Bristol-Myers Squibb Company (BMY) announced that it has filed new drug applications (NDAs) with the U.S. Food and Drug Administration (:FDA) for hepatitis C virus (:HCV) candidates, daclatasvir (:DCV) and asunaprevir (:ASV). While daclatasvir belongs to a new class of drugs- NS5A inhibitors- asunaprevir is a NS3 protease inhibitor.
Bristol-Myers is looking to get the combination of DCV and ASV (an all-oral, interferon and ribavirin-free regimen) approved in the U.S. for treating patients with genotype 1b HCV on the basis of data submitted in the applications. Furthermore, the biopharma major is looking to get DCV approved combined with other agents for multiple genotypes of the virus on the basis of data submitted in the DCV NDA.

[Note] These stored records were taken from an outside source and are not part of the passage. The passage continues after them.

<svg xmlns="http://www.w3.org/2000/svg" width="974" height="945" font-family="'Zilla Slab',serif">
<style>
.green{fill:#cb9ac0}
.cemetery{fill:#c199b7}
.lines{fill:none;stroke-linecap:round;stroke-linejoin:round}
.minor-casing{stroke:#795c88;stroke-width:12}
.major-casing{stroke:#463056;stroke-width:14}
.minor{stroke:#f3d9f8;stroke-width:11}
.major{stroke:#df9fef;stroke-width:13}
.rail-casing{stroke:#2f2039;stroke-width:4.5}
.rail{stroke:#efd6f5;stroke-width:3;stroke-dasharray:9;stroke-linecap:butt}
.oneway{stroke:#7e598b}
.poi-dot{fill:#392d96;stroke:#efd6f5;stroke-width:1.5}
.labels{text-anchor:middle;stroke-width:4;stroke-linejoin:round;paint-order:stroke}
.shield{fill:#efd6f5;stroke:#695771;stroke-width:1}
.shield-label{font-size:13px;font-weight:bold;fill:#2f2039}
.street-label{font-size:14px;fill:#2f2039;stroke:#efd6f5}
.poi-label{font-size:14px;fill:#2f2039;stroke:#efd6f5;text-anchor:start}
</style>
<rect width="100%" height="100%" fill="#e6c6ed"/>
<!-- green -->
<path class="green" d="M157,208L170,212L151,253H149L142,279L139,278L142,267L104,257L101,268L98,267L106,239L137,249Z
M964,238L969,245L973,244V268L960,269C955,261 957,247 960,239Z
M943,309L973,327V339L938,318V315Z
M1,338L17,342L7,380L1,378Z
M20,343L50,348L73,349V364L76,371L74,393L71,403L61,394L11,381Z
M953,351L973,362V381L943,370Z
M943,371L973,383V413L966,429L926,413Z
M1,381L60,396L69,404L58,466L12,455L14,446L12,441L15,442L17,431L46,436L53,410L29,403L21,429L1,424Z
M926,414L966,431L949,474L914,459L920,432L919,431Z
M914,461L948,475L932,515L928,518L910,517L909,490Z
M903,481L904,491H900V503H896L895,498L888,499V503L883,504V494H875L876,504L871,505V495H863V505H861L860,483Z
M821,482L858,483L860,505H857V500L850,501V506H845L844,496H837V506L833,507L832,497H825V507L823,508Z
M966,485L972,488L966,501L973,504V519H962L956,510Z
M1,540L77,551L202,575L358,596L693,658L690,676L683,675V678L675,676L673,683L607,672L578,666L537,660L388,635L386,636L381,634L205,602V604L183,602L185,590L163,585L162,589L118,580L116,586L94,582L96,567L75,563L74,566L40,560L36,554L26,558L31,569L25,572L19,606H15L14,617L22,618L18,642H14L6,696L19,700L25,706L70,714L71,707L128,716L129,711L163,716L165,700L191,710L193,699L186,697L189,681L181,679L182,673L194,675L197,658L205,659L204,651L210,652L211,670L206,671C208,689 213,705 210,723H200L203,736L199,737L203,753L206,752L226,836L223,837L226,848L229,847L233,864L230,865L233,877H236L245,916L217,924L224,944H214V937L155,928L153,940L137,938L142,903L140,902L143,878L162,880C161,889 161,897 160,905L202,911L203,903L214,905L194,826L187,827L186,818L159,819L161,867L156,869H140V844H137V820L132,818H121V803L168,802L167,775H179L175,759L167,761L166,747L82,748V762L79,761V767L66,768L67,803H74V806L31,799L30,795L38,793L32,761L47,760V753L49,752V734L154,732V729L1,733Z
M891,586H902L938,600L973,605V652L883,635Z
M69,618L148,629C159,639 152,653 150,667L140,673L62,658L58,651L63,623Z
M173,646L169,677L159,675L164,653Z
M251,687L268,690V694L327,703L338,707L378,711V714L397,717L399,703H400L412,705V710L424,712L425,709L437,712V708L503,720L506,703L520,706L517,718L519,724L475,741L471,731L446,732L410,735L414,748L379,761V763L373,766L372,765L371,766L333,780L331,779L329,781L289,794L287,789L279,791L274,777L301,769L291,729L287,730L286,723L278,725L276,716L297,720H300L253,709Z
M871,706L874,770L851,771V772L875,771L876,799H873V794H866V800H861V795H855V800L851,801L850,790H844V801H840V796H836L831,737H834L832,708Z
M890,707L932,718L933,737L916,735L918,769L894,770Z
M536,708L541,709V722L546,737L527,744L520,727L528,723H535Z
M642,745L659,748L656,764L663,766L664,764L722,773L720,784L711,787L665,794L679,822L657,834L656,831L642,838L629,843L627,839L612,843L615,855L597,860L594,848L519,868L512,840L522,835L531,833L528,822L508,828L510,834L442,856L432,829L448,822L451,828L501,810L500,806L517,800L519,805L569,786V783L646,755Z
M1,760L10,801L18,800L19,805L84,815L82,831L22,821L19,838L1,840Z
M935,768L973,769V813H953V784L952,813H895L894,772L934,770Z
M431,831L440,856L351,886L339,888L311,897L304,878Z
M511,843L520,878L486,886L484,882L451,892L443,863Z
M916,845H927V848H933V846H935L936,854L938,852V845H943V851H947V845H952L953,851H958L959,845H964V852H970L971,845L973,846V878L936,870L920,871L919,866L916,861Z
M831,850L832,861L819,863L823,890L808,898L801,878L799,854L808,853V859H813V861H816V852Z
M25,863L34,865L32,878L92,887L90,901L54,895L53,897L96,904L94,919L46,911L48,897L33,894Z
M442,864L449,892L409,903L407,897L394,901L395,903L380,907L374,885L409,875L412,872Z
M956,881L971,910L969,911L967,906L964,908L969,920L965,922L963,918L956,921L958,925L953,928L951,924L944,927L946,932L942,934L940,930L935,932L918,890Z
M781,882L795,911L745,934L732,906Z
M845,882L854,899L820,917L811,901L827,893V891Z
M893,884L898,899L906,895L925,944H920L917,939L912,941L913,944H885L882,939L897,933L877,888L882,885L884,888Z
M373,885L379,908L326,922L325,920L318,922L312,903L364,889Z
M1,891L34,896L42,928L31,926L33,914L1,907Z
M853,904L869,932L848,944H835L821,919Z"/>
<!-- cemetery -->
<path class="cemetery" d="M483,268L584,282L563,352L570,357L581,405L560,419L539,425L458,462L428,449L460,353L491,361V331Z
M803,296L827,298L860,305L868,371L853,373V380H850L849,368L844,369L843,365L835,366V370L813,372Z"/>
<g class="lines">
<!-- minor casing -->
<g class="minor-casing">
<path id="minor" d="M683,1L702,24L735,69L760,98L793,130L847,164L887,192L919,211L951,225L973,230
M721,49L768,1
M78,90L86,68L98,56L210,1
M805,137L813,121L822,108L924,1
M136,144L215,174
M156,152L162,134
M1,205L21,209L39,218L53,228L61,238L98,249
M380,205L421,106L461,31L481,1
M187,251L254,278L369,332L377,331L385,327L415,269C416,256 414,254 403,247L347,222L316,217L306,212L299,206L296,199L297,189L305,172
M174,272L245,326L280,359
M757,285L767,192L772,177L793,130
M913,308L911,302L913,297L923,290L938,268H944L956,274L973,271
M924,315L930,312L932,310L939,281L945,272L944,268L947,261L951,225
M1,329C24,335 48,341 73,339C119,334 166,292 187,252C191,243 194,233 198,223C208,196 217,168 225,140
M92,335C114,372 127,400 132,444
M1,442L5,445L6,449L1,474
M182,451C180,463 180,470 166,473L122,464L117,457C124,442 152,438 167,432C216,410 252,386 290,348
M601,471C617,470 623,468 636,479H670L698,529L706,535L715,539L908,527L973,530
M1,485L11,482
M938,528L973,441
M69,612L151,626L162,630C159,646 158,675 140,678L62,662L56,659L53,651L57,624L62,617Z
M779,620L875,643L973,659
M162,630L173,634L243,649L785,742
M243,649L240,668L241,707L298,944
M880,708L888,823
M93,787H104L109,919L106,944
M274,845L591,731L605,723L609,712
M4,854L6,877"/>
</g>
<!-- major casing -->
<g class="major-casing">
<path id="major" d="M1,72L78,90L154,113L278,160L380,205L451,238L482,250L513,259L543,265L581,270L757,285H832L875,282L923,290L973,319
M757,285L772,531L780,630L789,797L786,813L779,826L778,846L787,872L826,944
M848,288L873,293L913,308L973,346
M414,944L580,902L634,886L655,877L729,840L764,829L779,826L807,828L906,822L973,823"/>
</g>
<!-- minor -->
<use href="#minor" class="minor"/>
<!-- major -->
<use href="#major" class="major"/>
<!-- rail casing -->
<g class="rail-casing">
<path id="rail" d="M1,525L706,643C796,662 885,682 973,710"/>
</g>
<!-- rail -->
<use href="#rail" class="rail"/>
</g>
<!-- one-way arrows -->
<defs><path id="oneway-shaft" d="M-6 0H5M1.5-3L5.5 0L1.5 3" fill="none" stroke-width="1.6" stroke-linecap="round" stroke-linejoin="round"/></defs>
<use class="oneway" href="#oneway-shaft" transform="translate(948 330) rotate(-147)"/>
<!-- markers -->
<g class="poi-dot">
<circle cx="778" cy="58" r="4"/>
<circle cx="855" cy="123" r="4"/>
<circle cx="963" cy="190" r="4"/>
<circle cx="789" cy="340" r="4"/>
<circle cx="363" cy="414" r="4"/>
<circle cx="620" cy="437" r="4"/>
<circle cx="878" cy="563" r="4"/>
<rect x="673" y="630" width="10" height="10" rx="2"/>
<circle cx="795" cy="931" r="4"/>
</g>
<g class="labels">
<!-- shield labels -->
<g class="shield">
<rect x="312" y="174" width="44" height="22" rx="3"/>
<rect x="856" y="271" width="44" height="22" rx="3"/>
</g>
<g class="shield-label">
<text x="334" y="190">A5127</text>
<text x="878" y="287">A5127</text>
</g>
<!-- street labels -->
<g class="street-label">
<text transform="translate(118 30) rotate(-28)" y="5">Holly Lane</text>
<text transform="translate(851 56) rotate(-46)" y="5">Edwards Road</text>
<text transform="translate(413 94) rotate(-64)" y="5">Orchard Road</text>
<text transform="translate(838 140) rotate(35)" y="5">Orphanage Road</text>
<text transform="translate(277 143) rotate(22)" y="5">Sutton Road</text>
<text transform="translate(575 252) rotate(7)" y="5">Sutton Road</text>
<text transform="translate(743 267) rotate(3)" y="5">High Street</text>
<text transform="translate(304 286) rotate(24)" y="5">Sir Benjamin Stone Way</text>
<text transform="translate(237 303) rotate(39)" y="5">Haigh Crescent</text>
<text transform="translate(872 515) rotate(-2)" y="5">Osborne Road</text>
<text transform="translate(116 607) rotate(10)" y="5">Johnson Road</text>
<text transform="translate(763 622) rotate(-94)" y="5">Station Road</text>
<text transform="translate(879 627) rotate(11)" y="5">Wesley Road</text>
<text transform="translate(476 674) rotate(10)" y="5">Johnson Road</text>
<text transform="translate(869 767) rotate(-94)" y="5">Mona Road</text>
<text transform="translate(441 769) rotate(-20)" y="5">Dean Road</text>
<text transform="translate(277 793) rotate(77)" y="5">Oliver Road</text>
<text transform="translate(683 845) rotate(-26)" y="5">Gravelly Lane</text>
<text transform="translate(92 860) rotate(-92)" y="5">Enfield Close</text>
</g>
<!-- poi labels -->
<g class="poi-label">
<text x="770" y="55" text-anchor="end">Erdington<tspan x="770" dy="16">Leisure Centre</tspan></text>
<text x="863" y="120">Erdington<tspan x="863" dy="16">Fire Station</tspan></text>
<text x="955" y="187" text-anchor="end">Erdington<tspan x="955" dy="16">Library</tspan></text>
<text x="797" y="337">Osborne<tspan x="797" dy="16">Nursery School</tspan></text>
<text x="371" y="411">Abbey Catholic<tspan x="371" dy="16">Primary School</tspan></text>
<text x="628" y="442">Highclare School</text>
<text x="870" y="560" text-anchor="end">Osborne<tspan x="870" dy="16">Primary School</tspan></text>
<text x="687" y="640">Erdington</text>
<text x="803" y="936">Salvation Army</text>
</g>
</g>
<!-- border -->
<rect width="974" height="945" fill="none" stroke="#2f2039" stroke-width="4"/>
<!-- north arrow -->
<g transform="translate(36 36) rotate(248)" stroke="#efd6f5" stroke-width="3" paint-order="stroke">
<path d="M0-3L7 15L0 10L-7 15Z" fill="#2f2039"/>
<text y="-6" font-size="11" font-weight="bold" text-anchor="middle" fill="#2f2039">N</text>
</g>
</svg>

The combination of DCV and ASV was granted a breakthrough therapy designation by the FDA earlier in the year for the genotype 1b HCV indication. The designation will help expedite the development and review process of the regimen. In 2013, the all-oral combination of daclatasvir, asunaprevir and BMS-791325 received a similar designation. U.S. approval for the combination will be sought in the first quarter of 2015.
Bristol-Myers stated in its press release that HCV affects approximately 170 million patients worldwide with a significant number being afflicted by the disease in the U.S. alone.

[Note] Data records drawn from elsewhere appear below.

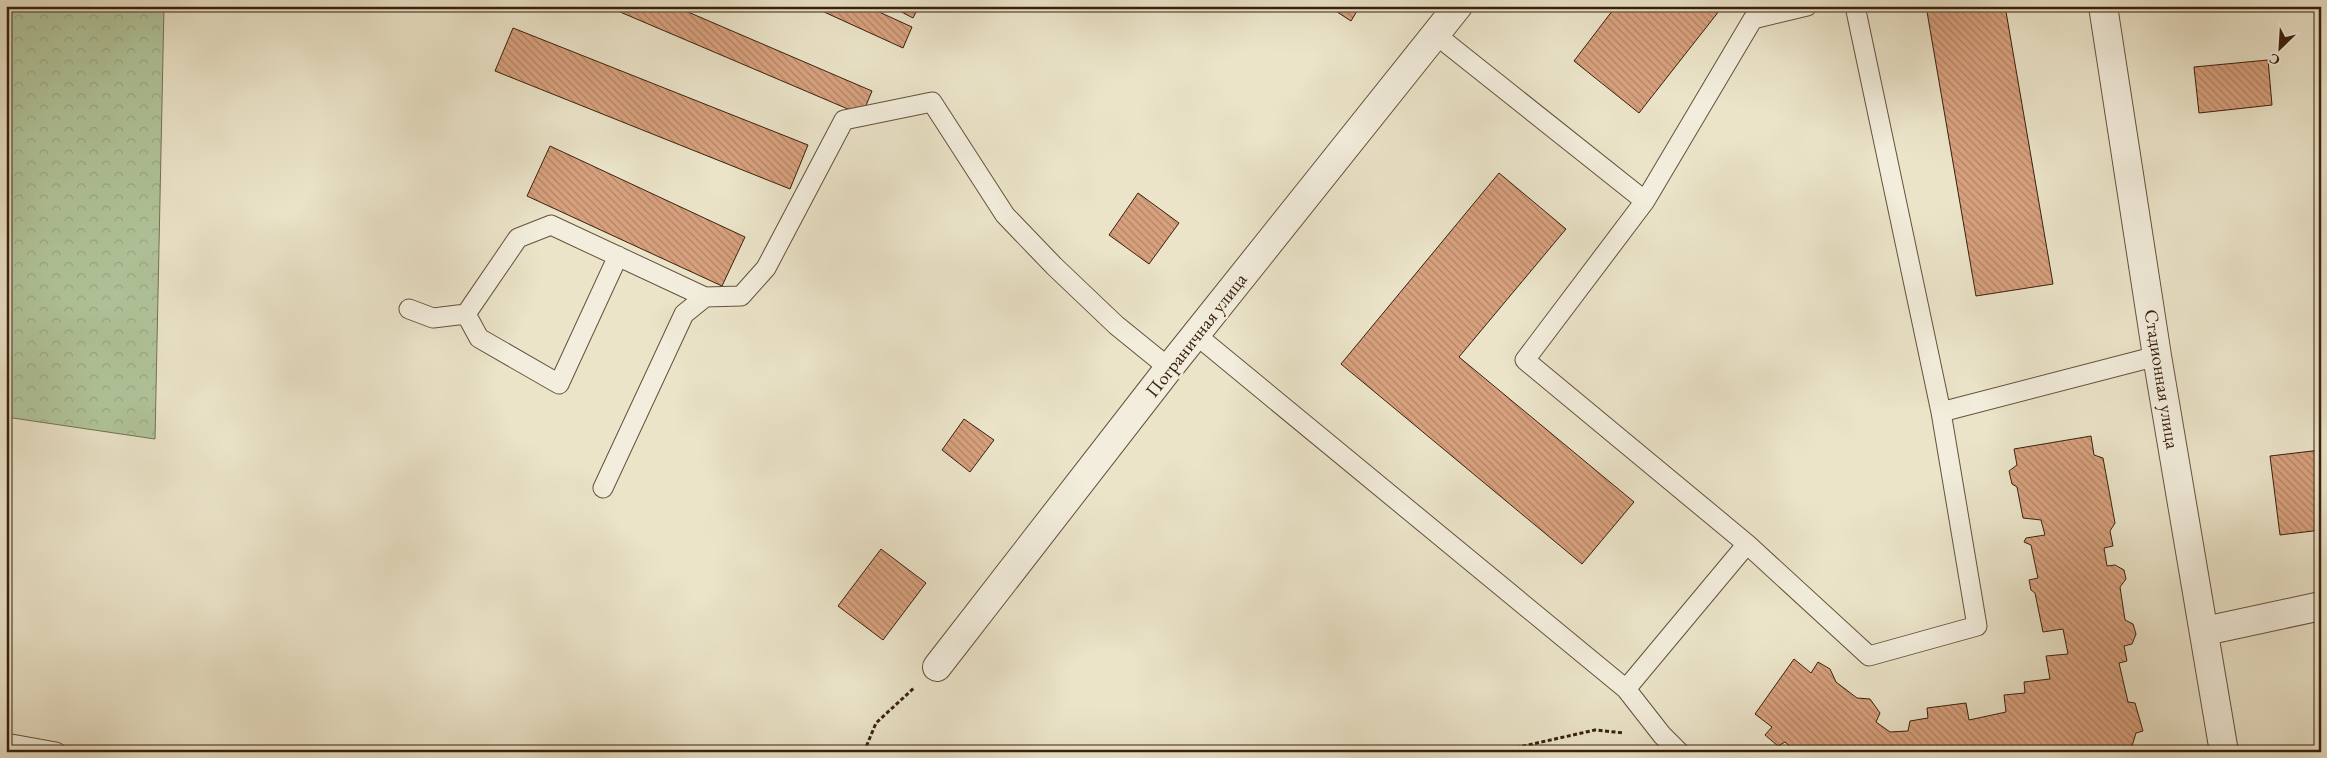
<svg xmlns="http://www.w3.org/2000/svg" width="2327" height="758" font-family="'EB Garamond',serif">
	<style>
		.forest { fill: url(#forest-crowns); stroke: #747254 }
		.building { fill: url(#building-back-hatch); stroke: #38200d }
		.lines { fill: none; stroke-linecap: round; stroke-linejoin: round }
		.service-casing { stroke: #65513c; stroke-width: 21 }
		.minor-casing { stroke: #65513c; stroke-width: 30 }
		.path { stroke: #38200d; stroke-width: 3; stroke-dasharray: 4 2.5; stroke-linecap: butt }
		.service { stroke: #f2eddc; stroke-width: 19 }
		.minor { stroke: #f2eddc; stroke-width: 28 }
		.labels { text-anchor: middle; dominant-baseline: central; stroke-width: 5; stroke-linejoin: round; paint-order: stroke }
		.street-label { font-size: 19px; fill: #38200d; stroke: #f2eddc }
	</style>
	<defs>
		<pattern id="forest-crowns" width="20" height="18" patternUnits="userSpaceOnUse" patternTransform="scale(1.25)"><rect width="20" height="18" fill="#b1c59b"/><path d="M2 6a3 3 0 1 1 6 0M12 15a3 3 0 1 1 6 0" fill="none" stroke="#99a984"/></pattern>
		<pattern id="building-back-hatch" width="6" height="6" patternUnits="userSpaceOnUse" patternTransform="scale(1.25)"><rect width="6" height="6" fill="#d8a17e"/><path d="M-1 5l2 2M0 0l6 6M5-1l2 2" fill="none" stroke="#b08366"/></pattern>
	</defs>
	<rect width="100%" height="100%" fill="#ebe4c9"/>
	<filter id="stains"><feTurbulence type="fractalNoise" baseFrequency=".004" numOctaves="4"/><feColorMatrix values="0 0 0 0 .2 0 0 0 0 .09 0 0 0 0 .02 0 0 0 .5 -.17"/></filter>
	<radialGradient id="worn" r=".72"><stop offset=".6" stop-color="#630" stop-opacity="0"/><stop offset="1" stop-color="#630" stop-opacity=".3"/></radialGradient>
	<!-- forest -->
	<path class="forest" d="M6 6H164L155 439 6 417Z"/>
	<!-- building -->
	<path class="building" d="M606 6H674L872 91 862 115Z
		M811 6H866L912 27 903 48Z
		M890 6H919L913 18Z
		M1328 6H1360L1351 21Z
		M1616 6H1723L1639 113 1574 61Z
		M1926 6H2005L2053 284 1976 296Z
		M513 28 808 145 790 189 495 71Z
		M2268 60 2272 105 2199 113 2194 67Z
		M550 146 745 237 722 286 527 196Z
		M1499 173 1566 229 1459 357 1634 502 1582 564 1341 364Z
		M1138 193 1179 223 1149 264 1109 235Z
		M964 419 994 440 970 472 942 450Z
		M2091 436 2094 455 2103 458 2115 523 2110 531 2113 546 2104 548 2107 566 2115 565 2124 570 2126 579 2120 587 2125 620 2133 624 2136 634 2132 644 2124 646 2127 661 2119 663 2128 702 2135 703 2143 731 2136 733 2132 746 2126 747 2128 752H1797L1785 742 1778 746 1765 735 1772 727 1755 714 1794 659 1811 673 1818 662 1830 669 1836 682 1857 698 1870 699 1880 713 1876 722 1890 732 1908 731 1910 721 1928 718 1927 708 1966 703 1969 720 2006 712 2004 695 2025 693 2024 682 2050 679 2046 656 2068 654 2063 629 2043 632 2035 593 2031 590 2029 580 2038 578 2031 545 2024 542 2026 538 2045 535 2041 520 2023 518 2017 487 2012 484 2009 471 2017 465 2014 449Z
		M2321 450V530L2280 535 2270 456Z
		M881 549 926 583 883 640 838 606Z"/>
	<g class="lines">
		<defs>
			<path id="service" d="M1855 6 1941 412
				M1435 34 1645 201 1525 360 1747 544
				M1645 201 1753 19 1807 6
				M409 309 433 318 466 314 518 238 551 225 705 297 741 296 766 268 844 120 932 102 1005 215 1054 266 1116 325 1169 368
				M466 314 479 338 559 384 618 256
				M1195 334 1626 689 1662 735 1679 752
				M603 488 684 314 705 297
				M1626 689 1747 544 1869 656 1977 626 1941 412 2157 356
				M6 743 56 752"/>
			<path id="minor" d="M2103 6 2157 356 2224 752
				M2205 631 2321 606
				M937 667 1169 368 1458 6"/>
		</defs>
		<!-- service casing -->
		<use href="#service" class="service-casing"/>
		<!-- minor casing -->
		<use href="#minor" class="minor-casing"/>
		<!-- path -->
		<path class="path" d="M864 752 876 723 915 687
			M1497 752 1595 730 1624 733"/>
		<!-- service -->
		<use href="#service" class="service"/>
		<!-- minor -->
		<use href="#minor" class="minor"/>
	</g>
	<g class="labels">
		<!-- street labels -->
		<g class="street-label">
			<text transform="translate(1196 335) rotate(-52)">Пограничная улица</text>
			<text transform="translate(2162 379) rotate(81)">Стадионная улица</text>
		</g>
	</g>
	<!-- margin -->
	<rect width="2327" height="758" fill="none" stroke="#ebe4c9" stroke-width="25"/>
	<rect x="8" y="8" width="2312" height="743" fill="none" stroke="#38200d" stroke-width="2.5"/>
	<rect x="12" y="12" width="2302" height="733" fill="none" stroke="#38200d"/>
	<!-- north arrow -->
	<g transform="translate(2280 48) rotate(205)" stroke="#f2eddc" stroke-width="4" paint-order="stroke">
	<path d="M0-4L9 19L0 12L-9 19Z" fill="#38200d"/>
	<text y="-8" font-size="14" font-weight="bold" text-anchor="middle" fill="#38200d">С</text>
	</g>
	<rect width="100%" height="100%" filter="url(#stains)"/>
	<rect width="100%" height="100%" fill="url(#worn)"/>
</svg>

We note that Bristol-Myers is looking to get DCV approved in the EU as well in combination with other agents for treating adults suffering from HCV with compensated liver disease, inclusive of genotypes 1, 2, 3, and 4. The application is under accelerated review in the EU. Bristol-Myers is also looking to get the combination of DCV and ASV approved in Japan for treating adults suffering from genotype 1b version of HCV. The patients were either ineligible for or intolerant to interferon therapy or non-responders to the same.
Bristol-Myers is highly optimistic of the potential of the combination therapy. Companies like AbbVie (ABBV) are also developing therapies targeting the highly lucrative HCV market.